"İçtihat Metni"
MAHKEMESİ : İSTANBUL BÖLGE ADLİYE MAHKEMESİ 2. HUKUK DAİRESİ
DAVA TÜRÜ :TAPU İPTALİ VE TESCİL
Taraflar arasında görülen davada;
Davacı, davalı ...'dan faizle aldığı para karşılığında 264 ada 25 parsel sayılı taşınmaza ipotek konulması için anlaştıklarını, bilmeden satış yetkisi içeren vekaletname verdiğini, izin ve onayı olmaksızın dava konusu taşınmazın vekil davalı ... tarafından davalı eşi Tülin'e satıldığını, hile ile alınan vekaletin kötüye kullanıldığını, satış bedelinin kendisine ödenmediğini ileri sürerek, taşınmazın tapusunun iptali ile adına tesciline karar verilmesini istemiştir.
Davalılar, davacının taşınmazı 15.000 TL karşılığında davalı ...'e satması için davalı ...'a vekalet verdiğini, vekalet verildiği anda satış bedelinin ödendiğini belirterek davanın reddini savunmuşlardır.
İlk Derece Mahkemesince, vekaletin hile ile alındığının ispatlanamadığı, vekalet görevinin kötüye kullanıldığı, gerçek bedel ile temlik bedeli arasında fark bulunduğu gerekçesiyle davanın kabulüne dair verilen kararın davalılar tarafından istinafı üzerine İstanbul Bölge Adliye Mahkemesi 2. Hukuk Dairesi tarafından taraflar arasında borç alacak ilişkisinin olduğu, davacının iddiasını ispat edemediği, inanç sözleşmesinin de ispatlanamadığı, davacının aldığı borç parayı ödediğine ilişkin delil sunmadığı gerekçesiyle İlk Derece Mahkemesinin kararının kaldırılmasına, davanın reddine ilişkin verilen karara karşı davalılar vekilinin temyiz başvurusu üzerine, Dairece; " …Somut olaya gelince; çekişme konusu taşınmazın temlik tarihi itibarıyla keşfen belirlenen değerinin 74.955 TL olduğu, davalıların savunmasının 15.000 TL bedelle satın alındığı yönünde olduğu, aradaki değer farkının dahi yukarıdaki ilkeler gereğince davalı vekil ...'ın vekalet veren davacıyı zararlandırıcı işlem yaptığı, vekalet görevinin kötüye kullanıldığı, davalı ...'in de vekil ...'ın eşi olduğu, vekille el ve işbirliği içinde hareket ettiğinin kabulü gerektiği anlaşılmaktadır.
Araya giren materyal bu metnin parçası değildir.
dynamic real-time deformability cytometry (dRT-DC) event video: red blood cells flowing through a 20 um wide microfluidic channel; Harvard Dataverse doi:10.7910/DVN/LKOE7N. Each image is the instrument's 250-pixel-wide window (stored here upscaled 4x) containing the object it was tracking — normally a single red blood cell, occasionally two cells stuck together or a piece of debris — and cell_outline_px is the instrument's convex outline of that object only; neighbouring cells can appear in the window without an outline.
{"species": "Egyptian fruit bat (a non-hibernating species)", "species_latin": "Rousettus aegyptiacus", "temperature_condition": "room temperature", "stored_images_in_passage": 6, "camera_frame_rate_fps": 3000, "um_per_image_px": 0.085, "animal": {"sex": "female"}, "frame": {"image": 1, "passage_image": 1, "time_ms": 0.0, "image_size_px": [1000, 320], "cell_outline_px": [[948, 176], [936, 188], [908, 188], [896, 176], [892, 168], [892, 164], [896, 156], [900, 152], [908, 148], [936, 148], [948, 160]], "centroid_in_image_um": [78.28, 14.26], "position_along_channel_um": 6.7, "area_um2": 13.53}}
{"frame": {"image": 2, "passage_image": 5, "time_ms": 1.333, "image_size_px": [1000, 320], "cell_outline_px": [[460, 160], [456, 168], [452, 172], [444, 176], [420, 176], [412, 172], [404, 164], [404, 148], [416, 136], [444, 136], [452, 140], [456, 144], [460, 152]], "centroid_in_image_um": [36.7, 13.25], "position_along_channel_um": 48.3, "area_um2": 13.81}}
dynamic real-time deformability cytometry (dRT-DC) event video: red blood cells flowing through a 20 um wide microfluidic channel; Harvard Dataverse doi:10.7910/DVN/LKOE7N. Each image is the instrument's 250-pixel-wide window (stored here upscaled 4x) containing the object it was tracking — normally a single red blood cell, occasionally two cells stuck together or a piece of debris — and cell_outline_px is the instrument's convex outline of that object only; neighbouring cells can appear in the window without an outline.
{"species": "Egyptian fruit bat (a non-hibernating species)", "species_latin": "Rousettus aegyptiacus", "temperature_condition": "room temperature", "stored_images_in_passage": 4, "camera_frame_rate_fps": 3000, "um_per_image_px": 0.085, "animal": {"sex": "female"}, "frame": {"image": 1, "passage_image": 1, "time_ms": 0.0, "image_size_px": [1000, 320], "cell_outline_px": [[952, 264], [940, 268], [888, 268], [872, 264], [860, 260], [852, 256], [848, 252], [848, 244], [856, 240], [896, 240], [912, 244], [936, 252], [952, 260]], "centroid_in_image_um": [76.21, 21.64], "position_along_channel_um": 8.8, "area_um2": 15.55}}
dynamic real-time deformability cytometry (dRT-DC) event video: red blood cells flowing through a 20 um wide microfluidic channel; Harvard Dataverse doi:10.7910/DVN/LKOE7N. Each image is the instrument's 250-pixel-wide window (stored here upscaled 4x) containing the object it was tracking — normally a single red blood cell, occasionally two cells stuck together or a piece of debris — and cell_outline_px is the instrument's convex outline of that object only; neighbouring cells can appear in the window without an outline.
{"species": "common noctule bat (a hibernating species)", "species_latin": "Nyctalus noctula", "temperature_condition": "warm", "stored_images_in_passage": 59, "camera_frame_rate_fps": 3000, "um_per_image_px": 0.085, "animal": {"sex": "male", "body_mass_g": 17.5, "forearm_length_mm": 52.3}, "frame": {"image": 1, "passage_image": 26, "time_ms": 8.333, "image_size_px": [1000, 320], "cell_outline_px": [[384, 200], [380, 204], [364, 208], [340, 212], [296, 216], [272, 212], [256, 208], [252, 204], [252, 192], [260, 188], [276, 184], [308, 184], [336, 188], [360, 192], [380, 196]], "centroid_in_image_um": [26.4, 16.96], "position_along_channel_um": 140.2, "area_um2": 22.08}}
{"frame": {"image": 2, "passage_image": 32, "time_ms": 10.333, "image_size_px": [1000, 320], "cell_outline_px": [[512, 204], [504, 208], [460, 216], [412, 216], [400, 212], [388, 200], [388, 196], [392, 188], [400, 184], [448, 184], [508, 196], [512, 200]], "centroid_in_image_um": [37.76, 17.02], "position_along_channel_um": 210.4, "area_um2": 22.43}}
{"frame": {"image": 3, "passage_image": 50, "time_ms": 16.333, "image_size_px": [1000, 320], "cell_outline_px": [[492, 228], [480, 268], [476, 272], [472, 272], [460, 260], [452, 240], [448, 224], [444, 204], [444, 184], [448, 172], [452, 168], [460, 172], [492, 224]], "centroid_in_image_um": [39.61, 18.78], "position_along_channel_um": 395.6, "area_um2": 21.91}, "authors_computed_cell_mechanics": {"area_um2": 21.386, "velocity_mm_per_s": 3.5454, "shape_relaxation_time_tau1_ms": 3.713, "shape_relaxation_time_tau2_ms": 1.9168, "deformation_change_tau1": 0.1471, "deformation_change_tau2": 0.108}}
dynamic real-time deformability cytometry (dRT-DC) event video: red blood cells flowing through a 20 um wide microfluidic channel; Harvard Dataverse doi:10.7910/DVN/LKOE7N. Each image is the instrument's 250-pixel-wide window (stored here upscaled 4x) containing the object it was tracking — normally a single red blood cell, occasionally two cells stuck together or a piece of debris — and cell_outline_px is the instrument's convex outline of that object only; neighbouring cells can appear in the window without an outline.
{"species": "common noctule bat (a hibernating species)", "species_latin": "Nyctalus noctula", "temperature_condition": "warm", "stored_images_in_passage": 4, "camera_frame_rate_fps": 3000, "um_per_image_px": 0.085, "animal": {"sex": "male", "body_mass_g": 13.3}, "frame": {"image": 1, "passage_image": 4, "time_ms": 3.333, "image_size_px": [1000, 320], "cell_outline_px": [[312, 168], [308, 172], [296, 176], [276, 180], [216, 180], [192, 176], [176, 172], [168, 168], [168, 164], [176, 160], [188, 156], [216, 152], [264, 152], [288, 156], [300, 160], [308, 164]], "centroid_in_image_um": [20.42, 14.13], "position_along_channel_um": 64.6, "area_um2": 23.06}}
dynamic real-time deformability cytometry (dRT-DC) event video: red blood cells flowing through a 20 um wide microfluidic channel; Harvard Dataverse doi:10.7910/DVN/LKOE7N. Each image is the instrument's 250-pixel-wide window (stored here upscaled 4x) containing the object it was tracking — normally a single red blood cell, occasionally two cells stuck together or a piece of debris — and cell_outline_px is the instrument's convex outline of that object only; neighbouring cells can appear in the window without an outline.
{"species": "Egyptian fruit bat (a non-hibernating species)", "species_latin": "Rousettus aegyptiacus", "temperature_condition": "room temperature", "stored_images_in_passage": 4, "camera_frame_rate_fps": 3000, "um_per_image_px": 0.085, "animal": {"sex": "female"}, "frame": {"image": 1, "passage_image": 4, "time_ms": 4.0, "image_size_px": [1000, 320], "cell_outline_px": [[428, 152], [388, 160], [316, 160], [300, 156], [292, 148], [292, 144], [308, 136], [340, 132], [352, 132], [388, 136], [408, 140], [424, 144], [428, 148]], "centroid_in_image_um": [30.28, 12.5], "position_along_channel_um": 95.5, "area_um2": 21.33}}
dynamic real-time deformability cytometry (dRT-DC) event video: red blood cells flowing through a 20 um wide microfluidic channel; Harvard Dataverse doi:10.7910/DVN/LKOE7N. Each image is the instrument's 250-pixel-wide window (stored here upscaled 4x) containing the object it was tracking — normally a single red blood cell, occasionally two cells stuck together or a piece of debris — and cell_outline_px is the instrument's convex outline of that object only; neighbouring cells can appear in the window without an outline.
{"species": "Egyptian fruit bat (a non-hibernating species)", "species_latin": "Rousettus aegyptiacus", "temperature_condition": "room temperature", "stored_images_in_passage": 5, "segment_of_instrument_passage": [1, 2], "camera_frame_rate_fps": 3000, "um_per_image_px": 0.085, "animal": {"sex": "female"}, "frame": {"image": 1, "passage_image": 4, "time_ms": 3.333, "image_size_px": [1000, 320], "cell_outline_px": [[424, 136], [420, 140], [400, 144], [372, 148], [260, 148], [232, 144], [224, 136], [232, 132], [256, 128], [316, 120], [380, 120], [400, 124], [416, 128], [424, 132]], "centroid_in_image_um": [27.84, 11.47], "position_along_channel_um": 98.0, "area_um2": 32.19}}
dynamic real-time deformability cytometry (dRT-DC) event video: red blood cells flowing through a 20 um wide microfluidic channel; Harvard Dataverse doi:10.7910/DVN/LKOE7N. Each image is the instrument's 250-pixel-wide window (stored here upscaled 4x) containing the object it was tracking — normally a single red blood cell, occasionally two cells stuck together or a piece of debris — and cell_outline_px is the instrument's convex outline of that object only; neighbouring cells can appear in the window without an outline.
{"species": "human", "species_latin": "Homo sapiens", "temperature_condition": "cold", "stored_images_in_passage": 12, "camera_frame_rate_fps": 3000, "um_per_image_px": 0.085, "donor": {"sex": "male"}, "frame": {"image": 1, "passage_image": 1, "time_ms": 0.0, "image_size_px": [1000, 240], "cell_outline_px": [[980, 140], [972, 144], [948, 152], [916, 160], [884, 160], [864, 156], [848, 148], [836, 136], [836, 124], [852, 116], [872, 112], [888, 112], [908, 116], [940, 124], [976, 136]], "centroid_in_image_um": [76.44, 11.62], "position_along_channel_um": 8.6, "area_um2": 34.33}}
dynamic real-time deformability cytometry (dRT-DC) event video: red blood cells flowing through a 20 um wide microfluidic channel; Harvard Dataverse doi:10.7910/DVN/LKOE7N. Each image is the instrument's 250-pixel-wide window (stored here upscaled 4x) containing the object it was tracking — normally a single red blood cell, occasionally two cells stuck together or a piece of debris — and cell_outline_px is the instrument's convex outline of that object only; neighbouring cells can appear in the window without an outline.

Hal böyle olunca, davalı ...'ın vekalet görevini kötüye kullandığı, davalı ...'in vekil ... ile el ve işbirliği içinde olduğu gözetilerek, davanın kabulüne karar verilmesi gerekirken yanılgılı değerlendirme ile yazılı şekilde karar verilmesi doğru değildir... " gerekçesiyle bozulmuş, bozma ilamına uyularak yapılan yargılama sonucunda, İstanbul Bölge Adliye Mahkemesi 2. Hukuk Dairesince, davanın kabulüne karar verilmiştir.
Karar, davalılar vekili tarafından süresinde temyiz edilmiş olmakla; Tetkik Hakimi ...'in raporu okundu, düşüncesi alındı. Dosya incelendi, gereği görüşülüp düşünüldü.
-KARAR-
Hükmüne uyulan bozma kararında gösterildiği şekilde işlem yapılarak karar verilmiştir. Davalıların yerinde bulunmayan temyiz itirazının reddiyle, usul ve yasaya ve bozma kararının gerekçelerine uygun olan hükmün ONANMASINA, aşağıda yazılı 4.717,45 TL. bakiye onama harcının temyiz eden davalılardan müştereken ve müteselsilen alınmasına, 22/12/2021 tarihinde kesin olmak üzere oybirliğiyle karar verildi.